The Cure for Dreaming(27)



“How is your ear?” I asked when the silence grew too fierce.

“Better.” He glanced my way. “I was only teasing about you owing me more than just a book, you know.”

My cheeks warmed. “I know.”

“You looked so frightened when I said that to you at school. What did you think I would make you do?”

“I don’t know.” I fussed with a loose pin in my hair and tried to persuade myself Frannie was mistaken about him. The word grabber loitered in my mind like an unwanted guest.

Percy steered Mandolin west, onto Irving. “I read all of it.”

“All of what?” I asked.

“Dracula, of course.”

“Oh.” I tightened my coat around my neck. “Did you like it?”

“Yes. But why do you like it?”

“What do you mean?”

“Why do you like a horrific story involving so much blood and murder?”

“I don’t know. Why does anyone like any literature?” I shrugged as if responding to my own question. “I love that books allow us to experience other lives without us ever having to change where we live or who we are.”

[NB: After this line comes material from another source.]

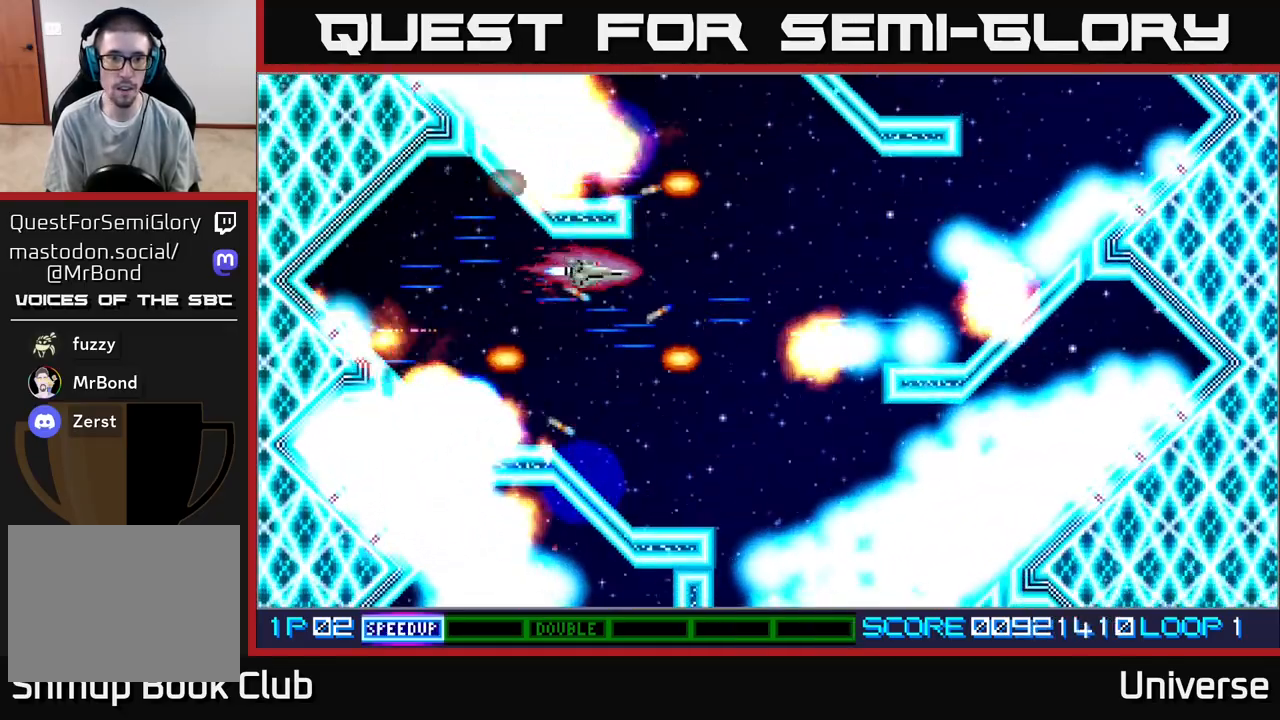
Gameplay with a controller (Xbox layout); each line is a JSON object with the inputs held at the frame after it. "events" lists button and stick changes between this image and that frame as [ms after this image, input, new state], when the widget could be followed in between. Not read: left_stick right_stick.
{"buttons": ["A", "R1", "DPAD_DOWN", "DPAD_RIGHT"], "events": [[17, "DPAD_UP", "up"], [33, "DPAD_LEFT", "up"], [300, "DPAD_DOWN", "down"], [300, "DPAD_RIGHT", "down"]]}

He kept his eyes on the lamp-lit road ahead, which was disappearing into a gold-tinged mist that carried the scents of chimney smoke and rain. “You were right about there being certain . . . scenes.” His mouth turned up in a smile.

My neck sweltered beneath my coat. “Yes, um, well, I warned you.”

“And that Lucy character, with ‘eyes unclean and full of hell-fire’—holy Moses.” He shook his head. “Why would a girl like you want to read about someone like her?”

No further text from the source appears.